Em 6 de setembro, Bolsonaro leva uma facada durante atividade da campanha na cidade de Juiz de Fora (MG).  O então presidenciável é socorrido na Santa Casa da cidade e submetido a uma cirurgia às pressas. É constatado que a facada atingiu o intestino grosso e produziu três lesões no intestino delgado. Na ocasião, foi instalada uma bolsa de colostomia.

 

No dia seguinte (7 de setembro), o então candidato é transferido de avião para o Hospital Albert Einstein, em São Paulo.

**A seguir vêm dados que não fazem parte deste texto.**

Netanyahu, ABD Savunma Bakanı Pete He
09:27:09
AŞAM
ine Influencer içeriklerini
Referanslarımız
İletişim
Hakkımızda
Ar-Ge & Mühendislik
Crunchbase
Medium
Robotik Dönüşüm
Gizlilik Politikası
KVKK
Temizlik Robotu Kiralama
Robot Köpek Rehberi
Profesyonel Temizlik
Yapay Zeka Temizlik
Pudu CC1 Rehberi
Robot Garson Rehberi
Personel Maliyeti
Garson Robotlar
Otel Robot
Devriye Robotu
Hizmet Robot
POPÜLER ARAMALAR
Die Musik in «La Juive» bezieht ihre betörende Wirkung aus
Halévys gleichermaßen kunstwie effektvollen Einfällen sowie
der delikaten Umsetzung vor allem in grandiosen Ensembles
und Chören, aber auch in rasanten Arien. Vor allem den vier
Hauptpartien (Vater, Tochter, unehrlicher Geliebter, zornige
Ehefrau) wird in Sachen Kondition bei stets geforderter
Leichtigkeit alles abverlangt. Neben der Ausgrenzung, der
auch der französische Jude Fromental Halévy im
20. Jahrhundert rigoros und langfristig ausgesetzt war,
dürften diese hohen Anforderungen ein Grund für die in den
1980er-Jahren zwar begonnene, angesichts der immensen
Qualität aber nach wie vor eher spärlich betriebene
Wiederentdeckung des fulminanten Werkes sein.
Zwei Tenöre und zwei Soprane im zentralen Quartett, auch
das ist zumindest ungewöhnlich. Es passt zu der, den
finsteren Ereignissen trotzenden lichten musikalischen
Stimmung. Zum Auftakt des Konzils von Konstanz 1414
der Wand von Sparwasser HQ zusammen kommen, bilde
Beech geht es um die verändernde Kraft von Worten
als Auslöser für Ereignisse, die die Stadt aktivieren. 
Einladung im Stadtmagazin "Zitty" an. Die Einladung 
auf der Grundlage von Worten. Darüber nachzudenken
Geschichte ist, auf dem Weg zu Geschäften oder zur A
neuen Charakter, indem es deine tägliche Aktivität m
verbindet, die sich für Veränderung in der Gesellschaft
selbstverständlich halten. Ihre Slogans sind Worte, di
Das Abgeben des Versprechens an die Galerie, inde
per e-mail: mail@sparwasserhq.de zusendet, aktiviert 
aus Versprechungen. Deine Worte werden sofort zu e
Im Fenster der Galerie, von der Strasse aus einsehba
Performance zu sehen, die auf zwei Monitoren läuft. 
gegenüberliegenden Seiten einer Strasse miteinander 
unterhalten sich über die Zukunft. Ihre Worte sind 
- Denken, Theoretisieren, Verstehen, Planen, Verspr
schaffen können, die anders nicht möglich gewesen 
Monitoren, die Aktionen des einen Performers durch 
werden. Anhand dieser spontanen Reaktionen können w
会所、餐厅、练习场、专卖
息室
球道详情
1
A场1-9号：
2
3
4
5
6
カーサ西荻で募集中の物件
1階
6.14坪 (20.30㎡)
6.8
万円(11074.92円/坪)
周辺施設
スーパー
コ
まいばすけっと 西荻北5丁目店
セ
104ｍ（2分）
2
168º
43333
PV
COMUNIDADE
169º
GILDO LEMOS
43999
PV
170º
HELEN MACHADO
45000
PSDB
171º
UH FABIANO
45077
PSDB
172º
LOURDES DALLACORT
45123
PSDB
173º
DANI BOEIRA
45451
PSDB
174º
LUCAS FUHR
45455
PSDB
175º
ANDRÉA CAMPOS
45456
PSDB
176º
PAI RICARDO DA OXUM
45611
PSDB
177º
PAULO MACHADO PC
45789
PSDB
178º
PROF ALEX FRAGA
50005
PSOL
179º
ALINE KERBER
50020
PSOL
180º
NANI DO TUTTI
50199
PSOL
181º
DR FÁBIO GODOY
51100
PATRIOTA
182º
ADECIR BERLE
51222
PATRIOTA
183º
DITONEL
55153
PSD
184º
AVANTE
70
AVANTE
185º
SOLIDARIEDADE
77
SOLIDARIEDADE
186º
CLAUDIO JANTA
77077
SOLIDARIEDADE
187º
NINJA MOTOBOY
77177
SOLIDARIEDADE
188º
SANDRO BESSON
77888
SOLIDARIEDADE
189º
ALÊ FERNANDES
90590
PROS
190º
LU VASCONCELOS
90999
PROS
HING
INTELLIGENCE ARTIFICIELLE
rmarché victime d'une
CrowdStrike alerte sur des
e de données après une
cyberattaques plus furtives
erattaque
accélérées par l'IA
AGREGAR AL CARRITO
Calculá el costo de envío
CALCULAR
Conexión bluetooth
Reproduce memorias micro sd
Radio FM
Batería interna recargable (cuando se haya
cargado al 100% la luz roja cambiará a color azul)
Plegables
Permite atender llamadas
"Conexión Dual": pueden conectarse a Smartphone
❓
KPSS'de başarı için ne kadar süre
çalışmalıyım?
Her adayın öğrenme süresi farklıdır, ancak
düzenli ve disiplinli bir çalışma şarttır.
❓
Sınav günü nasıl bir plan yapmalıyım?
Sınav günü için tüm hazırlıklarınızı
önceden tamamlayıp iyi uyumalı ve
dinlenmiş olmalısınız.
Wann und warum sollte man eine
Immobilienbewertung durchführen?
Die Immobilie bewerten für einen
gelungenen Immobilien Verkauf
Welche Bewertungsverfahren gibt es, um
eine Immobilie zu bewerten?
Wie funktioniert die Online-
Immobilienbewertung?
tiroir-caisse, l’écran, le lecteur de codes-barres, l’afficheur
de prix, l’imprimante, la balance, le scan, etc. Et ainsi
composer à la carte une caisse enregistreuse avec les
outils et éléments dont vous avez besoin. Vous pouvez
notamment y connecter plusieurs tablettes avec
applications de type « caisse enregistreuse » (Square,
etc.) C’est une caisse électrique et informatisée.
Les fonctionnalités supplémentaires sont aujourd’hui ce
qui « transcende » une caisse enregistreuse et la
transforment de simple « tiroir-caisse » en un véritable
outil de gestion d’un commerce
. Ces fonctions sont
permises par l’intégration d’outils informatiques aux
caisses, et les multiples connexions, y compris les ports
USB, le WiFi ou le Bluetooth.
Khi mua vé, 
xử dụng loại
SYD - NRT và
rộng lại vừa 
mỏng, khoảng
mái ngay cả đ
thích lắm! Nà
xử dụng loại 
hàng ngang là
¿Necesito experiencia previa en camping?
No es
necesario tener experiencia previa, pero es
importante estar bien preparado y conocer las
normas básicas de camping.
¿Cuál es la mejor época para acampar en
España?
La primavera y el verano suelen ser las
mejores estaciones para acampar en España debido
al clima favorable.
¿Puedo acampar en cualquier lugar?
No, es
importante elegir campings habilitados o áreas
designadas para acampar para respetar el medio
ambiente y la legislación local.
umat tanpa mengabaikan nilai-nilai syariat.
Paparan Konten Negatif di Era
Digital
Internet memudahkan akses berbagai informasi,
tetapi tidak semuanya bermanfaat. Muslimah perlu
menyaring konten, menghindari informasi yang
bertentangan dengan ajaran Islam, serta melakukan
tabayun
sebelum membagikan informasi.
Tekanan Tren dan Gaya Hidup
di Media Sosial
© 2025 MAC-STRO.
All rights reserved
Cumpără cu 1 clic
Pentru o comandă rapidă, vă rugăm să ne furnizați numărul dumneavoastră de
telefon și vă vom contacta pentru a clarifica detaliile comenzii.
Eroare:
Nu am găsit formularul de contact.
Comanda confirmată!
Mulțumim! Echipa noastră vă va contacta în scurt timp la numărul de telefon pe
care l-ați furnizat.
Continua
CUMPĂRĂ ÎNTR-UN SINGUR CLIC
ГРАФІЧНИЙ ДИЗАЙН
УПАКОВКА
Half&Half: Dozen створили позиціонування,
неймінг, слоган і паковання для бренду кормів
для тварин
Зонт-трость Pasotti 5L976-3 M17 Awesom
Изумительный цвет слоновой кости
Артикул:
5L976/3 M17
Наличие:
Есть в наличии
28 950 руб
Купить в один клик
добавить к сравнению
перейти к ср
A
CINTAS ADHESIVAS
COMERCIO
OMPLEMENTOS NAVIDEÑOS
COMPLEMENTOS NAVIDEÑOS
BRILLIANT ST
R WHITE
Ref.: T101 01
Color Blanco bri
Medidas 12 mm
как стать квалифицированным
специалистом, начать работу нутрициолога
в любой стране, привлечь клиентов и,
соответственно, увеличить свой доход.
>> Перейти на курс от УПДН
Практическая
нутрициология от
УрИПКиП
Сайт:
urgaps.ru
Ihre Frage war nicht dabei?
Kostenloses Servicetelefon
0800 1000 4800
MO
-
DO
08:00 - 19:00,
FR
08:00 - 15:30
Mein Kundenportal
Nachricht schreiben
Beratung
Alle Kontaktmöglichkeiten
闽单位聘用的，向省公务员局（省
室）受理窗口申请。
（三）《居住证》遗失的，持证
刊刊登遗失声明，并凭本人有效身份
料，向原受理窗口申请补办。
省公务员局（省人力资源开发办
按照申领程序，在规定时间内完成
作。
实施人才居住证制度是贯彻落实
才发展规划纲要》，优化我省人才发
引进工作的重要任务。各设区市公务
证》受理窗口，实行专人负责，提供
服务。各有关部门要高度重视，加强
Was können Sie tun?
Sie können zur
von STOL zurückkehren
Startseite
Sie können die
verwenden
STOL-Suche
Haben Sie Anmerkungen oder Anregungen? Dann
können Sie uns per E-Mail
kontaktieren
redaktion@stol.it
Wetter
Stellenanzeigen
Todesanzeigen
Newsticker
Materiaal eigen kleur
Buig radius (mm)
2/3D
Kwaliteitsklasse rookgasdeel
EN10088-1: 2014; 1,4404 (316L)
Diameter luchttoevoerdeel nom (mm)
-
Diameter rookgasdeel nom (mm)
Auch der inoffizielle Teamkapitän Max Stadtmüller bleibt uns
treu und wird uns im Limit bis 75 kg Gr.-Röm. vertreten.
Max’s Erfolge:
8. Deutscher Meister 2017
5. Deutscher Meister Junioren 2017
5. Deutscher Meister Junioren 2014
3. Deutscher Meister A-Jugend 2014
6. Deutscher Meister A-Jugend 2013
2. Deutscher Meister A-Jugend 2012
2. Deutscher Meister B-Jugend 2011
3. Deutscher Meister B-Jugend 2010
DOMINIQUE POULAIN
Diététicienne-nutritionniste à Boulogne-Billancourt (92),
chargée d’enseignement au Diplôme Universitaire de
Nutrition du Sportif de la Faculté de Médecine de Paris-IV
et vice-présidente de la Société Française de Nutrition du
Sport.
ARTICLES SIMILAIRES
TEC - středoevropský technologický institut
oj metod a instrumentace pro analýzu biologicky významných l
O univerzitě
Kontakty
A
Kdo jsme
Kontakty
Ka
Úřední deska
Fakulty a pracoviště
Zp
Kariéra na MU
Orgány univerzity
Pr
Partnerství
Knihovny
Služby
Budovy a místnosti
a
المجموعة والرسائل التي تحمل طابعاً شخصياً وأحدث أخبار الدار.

O seu quadro de saúde era considerado estável no dia 8 de setembro.

 

Bolsonaro passaou por um segunda cirurgia no dia 12 de setembro, dessa vez no Einstein. O procedimento foi necessário porque foi identificada uma aderência que obstruía o intestino delgado. Ele passou 22 dias internado no hospital. Durante esse período, os filhos, amigos e parentes abasteciam as redes sociais com fotos do então candidato à Presidência Foto: Reprodução

 

No dia 29 de setembro, o presidenciável recebe alta do Hospital Alberto Einstein, em São Paulo, para concluir a recuperação em sua casa no Rio de Janeiro. Mesmo se recuperando, ele venceu a eleição em outubro e foi empossado em 1º de janeiro ainda usando a bolsa de colostomia.

 

No dia 27 de janeiro de 2019, Bolsonaro se interna novamente no Einstein para passar no dia seguinte por uma cirurgia para retirar a bolsa de colostomia que usava desde que levou a facada em setembro. Dois dias após a cirurgia e ainda internado, Bolsonaro reassume a Presidência e monta um “gabinete” no hospital para despachar com ministros, mas leva uma advertência dos médicos, que restringem as visitas apenas para familiares próximos. Ele permaneceu internado por 17 dias e recebeu alta em 13 de fevereiro.